23 Responses to “Fitzgerald’s growth off the field”

  1. By SierraVistaNick on Nov 18, 2011 | Reply

    Not to mention he is by definition a true role model. I think playing with Warner kinda rubbed off on him. Two of the greatest team players and role models I’ve seen in the league.

  2. By jonnyb on Nov 18, 2011 | Reply

    gota love the guy he is a class act go #11

  3. By cardsalltheway on Nov 18, 2011 | Reply

    Keep it up Johnny S, and Fitz, ya’ll can do it!

  4. By cardsalltheway on Nov 18, 2011 | Reply

    Ya’ll = Cards & Co.

  5. By rio on Nov 18, 2011 | Reply


  6. By Chad D. on Nov 18, 2011 | Reply

    Great read Darren, and I really enjoyed the piece on Washington too. Thanks for your efforts and keep it up brother.

  7. By Rugbymuffin on Nov 18, 2011 | Reply

    Good post Darren.

    LOL, I forgot all about those days when Larry would disappear after the game.

  8. By Darren Urban on Nov 18, 2011 | Reply

    Rugby —

    RE: Disappearing

    Ah, we haven’t. 🙂 And Fitz likes to bring it up too — he was dinged with a fine at one point, which he admits helped him see the light.

  9. By Rich on Nov 18, 2011 | Reply

    Fitz for President !

  10. By bob-O on Nov 18, 2011 | Reply

    God Bless that guy. BRING HIM SOME CHICOS TACOS TOO!!! ha ha ha

  11. By MIKE G on Nov 18, 2011 | Reply

    Hey Darren–To me what makes Fitz the best receiver in the NFL is not only his talent but his behavior off the field . He is a true pro. Sometimes these wide receivers have big egos and want the ball and put their personal statistics above the team. Darren–if Fitz is the best wideout — who would you place 2nd if you were to start a team???? Andre Johnson???

  12. By Darren Urban on Nov 18, 2011 | Reply

    Mike G —

    RE: Other good WRs

    I’ll leave that for others to debate. Guys like Andre Johnson and Calvin Johnson are pretty good failsafes, though.

  13. By LUKE on Nov 18, 2011 | Reply

    ive been a lifelong football fan and with the combination of his play and attitude,he is the best all around player i have ever is truly awesome to watch him play week in and week out.

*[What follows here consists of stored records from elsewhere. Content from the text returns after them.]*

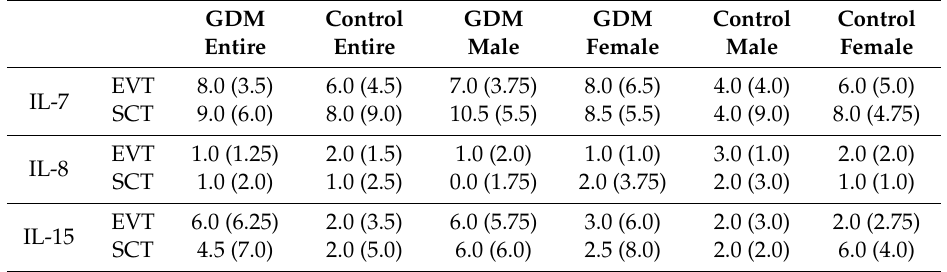
Table 1. This table shows the median IRS values for both main groups and each subgroup in EVT and SCT. Furthermore, the respective interquartile range is indicated in the SCT. Furthermore, the respective interquartile range is indicated in the brackets.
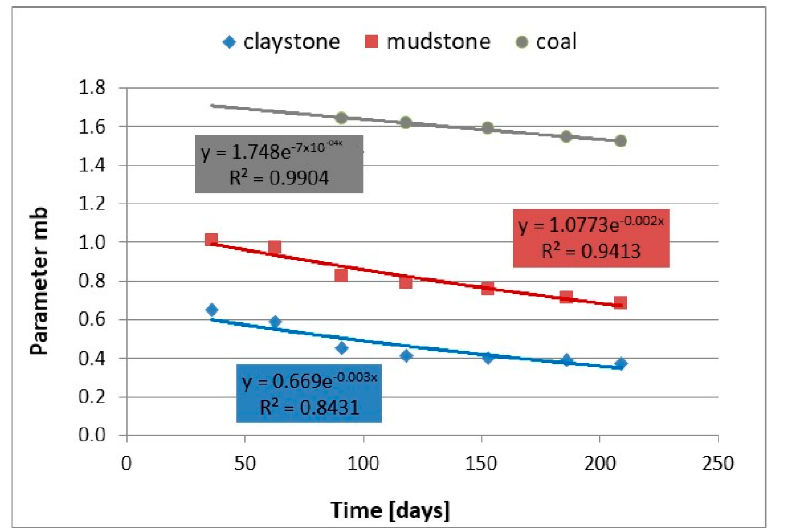
Figure 17. Changes in the post-failure parameter m b of the rocks around roadway F-33 — convergence-monitoring station at chainage 405 m.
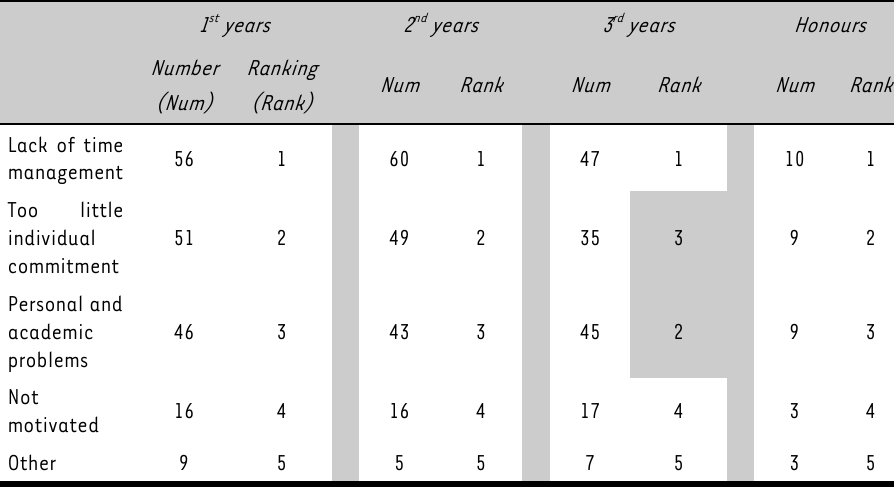
Factors hindering own success split between academic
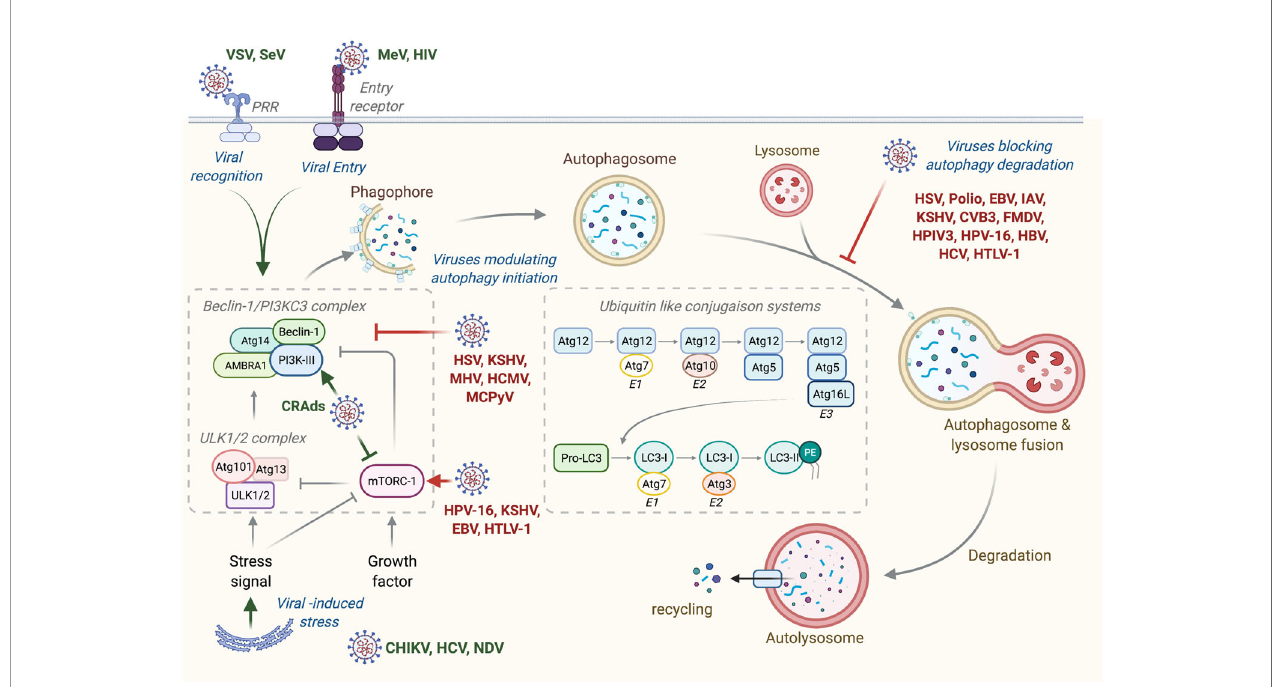
FIGURE 1 | Autophagy machinery and its modulation by viruses. Beclin-1/PI3KC3 complex activation, which is regulated by different mechanisms including the ULK1/2 complex and mTORC1 complex, results in the induction of an autophagic vesicle, which is characterized by a double-membrane, named autophagosome. Two ubiquitin-like systems are essential for autophagosome formation. In the fi rst, autophagy-related gene-12 (Atg12) is conjugated to Atg5, together forming a complex with Atg16L1, which decorates the outer membrane of the phagophore. Microtubule-associated protein 1 light chain-3 (LC3, also known as Atg8) constitutes the second ubiquitin-like system and conjugates phosphatidylethanolamine (PE) at the outer and inner autophagosomal membrane. Unlike the Atg12/ Atg5/Atg16L1 complex that is recycled by the protease Atg4, the LC3-PE (referred to LC3-II) remains associated with the inner membrane of autophagosome. The incorporation of phospholipid into the autophagosome membrane is essential for its elongation and regulates the membrane transport system. Autophagosome maturation is characterized by the formation of an autolysosome, the product of fusion with the lysosome. Viruses activate or inhibit autophagy at several step, as indicated on the fi gure. VSV, Vesical Stomatitis Virus; SeV, Sendai Virus; MeV, Measles Virus; HIV, Human Immunode fi ciency Virus; CRads, Conditionally Replicating Adenoviruses; HSV, Herpes Simplex Virus; KSHV, Kaposi ’ s Sarcoma-associated Herpesviru s ; MHV, Mouse Hepatitis Virus; HCMV, Human Cytomegalovirus; MCPyV, Merkel Cell Polyomavirus; HPV-16, Human Papillomavirus 16; EBV, Epstein-Barr Virus; HTLV-1, Human T cell Leukemia/lymphoma Virus type 1; CHIKV, Chikungunya Virus; HCV, Hepatitis C Virus; NDV, Newcastle Disease Virus; Polio, Poliovirus; IAV, In fl uenza A Virus; CVB3, Coxsackievirus B3; FMDV, Foot and Mouth Disease Virus; HPIV3, Human Parain fl uenza Virus 3; HBV, Hepatitis B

  14. By bob-O on Nov 18, 2011 | Reply

    the fever might be broken. Cards, u CAN bring a veteran menality and energy and when u do u put on one hell of a smashmouth performance. get mean with it!!!!!HOOOOOT HOOOOOOT

  15. By D on Nov 18, 2011 | Reply


    I had a dream last night that the Cards sent this year’s #1 pick and next year’s 4th round pick to Denver for Von Miller.

    Then I woke up, but it would work out for both teams. (Denver will move Tebow to TE or scat back and draft a QB)

  16. By TucsonTim on Nov 18, 2011 | Reply

    Bradley…ribs? Are you kidding me?

  17. By clssylssy on Nov 18, 2011 | Reply

    It’s not too often that you hear sports commentators point out a player who embodies what it means to be elite, and it always give me a lot of pride that I hear this repeatedly with reference to Larry Fitzgerald. He, not only is an amazing athlete with a unique work ethic but humble, a great Captain and role model for our younger players. Throughout controversial times he has managed to be supportive of his fellow teammates without disrespecting his coaches or employers and has become the face of the Arizona Cardinals that everyone wants to hear from. That being said, I have often wondered why they have the QB give the pressor following the game when clearly, Fitz is more qualified. Is this just something that is a tradition? Kevin Kolb, being new to the system doesn’t seem that comfortable nor did Derick Anderson, and in a way, from a PR standpoint it seems like it would be better to let Fitz handle this. Do you know why this format is followed?

  18. By Darren Urban on Nov 18, 2011 | Reply

    Clssylssy –

    RE: QB presser

    Everyone always wants the QB. Hes the most important position. That’s all.

  19. By Eazy E on Nov 20, 2011 | Reply


    What are you talking about? Irish background??